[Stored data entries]
+===+

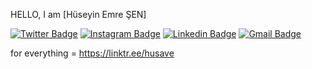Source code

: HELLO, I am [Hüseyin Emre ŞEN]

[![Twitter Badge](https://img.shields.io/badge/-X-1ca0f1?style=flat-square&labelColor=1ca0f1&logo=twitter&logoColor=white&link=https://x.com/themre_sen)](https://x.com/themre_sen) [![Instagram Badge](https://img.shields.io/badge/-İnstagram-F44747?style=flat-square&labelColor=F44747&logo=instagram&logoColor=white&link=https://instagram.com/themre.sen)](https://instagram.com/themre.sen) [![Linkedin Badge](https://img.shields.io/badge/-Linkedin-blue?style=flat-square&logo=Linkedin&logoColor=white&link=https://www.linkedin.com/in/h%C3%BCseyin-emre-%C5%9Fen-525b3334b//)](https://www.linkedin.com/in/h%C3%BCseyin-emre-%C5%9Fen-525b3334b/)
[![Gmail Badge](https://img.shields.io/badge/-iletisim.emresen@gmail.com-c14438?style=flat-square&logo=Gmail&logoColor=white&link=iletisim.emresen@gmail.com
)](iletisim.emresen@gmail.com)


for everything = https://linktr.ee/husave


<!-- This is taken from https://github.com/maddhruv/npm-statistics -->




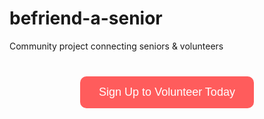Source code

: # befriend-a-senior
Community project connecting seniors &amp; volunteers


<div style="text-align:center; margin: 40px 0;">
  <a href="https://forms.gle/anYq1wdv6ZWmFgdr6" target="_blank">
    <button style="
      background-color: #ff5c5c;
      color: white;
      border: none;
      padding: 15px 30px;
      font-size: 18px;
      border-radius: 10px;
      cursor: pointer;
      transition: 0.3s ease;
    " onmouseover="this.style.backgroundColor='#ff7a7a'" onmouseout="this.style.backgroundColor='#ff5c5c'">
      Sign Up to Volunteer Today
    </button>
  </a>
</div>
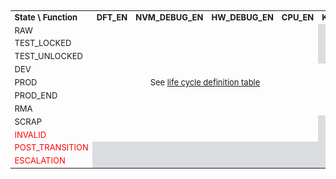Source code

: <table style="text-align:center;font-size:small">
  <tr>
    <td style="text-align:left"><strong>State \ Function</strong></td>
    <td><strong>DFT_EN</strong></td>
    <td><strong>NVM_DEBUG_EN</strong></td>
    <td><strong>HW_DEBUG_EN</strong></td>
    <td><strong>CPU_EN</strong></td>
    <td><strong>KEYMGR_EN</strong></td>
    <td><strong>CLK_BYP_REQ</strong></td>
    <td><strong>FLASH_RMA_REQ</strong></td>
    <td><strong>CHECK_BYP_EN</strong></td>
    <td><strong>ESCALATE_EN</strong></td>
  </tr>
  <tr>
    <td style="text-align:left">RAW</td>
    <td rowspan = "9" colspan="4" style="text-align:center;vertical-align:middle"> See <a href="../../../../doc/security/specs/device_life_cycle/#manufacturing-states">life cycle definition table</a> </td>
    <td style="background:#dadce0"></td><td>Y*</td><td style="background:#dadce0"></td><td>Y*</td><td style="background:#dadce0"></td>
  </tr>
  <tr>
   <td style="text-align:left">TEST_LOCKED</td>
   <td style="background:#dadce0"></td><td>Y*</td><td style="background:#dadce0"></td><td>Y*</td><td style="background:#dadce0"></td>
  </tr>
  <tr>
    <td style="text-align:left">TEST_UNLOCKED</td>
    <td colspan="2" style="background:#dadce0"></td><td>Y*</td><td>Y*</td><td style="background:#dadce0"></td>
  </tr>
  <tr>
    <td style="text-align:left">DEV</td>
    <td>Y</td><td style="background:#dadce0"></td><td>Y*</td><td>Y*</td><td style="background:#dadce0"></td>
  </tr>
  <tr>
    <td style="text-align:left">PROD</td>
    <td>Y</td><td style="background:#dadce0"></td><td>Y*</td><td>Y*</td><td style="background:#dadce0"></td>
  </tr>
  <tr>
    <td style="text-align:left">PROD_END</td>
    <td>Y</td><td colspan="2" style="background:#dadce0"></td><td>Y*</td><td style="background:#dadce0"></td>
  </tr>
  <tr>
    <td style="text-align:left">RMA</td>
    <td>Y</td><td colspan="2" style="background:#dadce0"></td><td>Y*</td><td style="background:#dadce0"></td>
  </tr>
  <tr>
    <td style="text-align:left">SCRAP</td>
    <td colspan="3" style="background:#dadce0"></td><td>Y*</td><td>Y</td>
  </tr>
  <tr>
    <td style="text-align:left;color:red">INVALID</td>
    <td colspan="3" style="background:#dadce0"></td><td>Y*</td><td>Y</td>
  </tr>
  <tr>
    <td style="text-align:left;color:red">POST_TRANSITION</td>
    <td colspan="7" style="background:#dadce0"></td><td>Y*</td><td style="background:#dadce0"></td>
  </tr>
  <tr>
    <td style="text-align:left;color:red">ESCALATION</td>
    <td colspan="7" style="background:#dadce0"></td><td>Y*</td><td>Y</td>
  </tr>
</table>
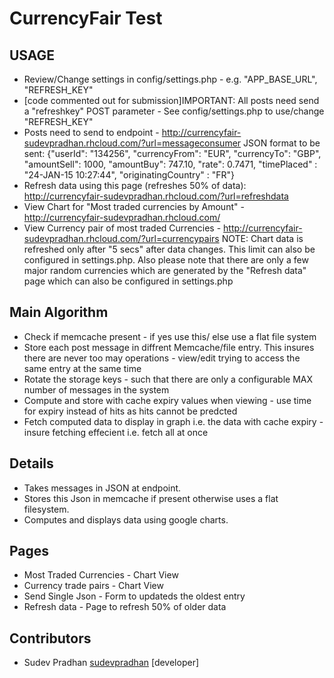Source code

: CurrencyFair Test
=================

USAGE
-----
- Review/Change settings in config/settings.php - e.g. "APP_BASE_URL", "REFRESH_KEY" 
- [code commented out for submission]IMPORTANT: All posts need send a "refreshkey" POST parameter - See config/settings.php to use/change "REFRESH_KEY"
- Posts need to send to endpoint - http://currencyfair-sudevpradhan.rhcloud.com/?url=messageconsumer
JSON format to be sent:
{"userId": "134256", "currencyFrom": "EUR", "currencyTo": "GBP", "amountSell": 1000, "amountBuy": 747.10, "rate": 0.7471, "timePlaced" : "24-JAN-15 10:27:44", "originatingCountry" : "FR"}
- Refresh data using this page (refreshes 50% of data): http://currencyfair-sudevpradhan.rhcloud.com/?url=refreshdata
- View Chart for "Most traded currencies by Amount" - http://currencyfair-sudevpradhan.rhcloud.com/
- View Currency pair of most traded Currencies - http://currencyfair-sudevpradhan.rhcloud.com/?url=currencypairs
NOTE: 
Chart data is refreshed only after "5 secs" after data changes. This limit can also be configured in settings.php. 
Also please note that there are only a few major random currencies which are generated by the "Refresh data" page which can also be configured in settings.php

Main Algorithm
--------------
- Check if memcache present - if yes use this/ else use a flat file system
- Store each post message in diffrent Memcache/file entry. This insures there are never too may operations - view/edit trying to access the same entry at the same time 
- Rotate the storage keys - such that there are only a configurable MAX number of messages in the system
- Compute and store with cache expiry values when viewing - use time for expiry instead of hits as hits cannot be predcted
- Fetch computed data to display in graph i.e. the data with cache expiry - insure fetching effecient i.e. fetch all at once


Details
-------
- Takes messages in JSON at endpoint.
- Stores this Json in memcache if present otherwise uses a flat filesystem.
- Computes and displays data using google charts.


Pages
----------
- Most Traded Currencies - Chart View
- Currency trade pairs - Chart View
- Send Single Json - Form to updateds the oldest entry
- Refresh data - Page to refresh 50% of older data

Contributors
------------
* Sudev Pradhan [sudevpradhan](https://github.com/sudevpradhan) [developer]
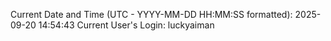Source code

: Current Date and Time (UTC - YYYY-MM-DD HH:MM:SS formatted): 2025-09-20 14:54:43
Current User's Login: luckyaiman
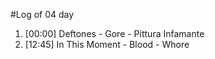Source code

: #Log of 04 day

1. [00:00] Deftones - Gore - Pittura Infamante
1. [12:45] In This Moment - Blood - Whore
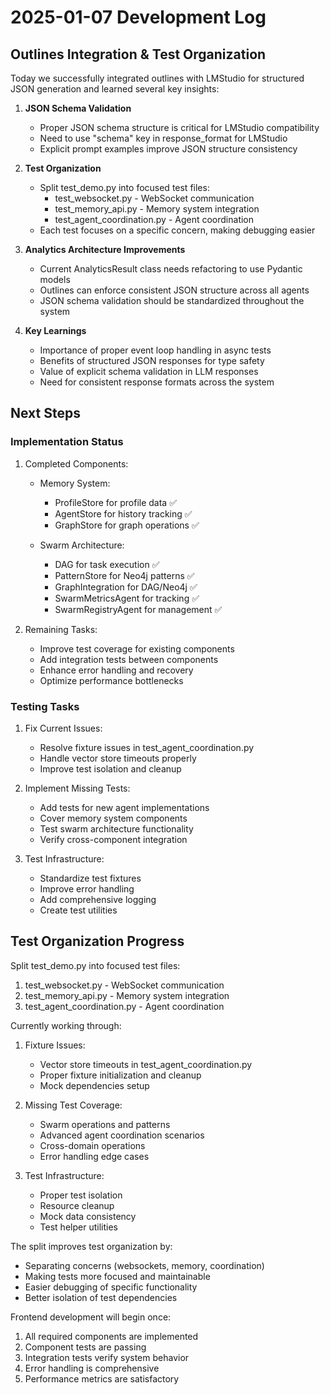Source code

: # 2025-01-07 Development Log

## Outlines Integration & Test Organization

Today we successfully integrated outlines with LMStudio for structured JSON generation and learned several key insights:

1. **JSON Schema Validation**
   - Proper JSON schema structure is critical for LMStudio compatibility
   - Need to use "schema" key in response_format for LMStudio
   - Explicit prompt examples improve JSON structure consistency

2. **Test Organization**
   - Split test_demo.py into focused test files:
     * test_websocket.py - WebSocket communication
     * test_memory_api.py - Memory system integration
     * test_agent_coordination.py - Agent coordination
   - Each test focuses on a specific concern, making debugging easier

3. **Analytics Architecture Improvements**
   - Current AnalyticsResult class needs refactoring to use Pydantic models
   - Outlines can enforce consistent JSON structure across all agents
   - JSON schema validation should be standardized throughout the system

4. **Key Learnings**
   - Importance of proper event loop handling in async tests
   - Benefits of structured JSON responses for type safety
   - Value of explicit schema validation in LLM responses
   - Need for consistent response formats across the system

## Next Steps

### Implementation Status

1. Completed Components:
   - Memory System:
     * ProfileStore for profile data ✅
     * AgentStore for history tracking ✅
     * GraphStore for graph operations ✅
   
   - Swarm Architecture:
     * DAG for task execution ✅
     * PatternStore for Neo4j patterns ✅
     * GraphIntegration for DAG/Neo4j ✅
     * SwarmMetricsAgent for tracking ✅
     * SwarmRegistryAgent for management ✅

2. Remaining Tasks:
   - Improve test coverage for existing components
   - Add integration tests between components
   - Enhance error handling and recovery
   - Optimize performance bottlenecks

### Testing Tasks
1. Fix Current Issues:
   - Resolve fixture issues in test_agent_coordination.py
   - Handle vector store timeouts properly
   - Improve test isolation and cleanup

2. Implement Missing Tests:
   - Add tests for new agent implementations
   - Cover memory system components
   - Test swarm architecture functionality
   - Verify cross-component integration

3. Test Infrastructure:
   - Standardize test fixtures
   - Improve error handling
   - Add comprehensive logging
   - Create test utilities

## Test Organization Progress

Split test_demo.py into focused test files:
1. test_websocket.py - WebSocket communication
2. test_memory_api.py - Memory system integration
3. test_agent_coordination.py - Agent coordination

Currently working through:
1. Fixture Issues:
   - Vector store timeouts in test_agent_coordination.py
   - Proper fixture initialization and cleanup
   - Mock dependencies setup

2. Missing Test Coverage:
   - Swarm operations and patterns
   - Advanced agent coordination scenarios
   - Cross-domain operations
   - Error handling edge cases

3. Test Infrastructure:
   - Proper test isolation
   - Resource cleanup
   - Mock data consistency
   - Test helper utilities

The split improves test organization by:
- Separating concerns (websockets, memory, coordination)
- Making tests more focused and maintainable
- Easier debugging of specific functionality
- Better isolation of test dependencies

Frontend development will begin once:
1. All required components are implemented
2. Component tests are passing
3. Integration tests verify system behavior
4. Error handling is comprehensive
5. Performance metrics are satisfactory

+===+

_Job:_ Write down exactly the span of lines above from the one containing "Chart data is" to the one containing "- Check if memcache", both ends included.

_Output for this task:_
Chart data is refreshed only after "5 secs" after data changes. This limit can also be configured in settings.php. 
Also please note that there are only a few major random currencies which are generated by the "Refresh data" page which can also be configured in settings.php

Main Algorithm
--------------
- Check if memcache present - if yes use this/ else use a flat file system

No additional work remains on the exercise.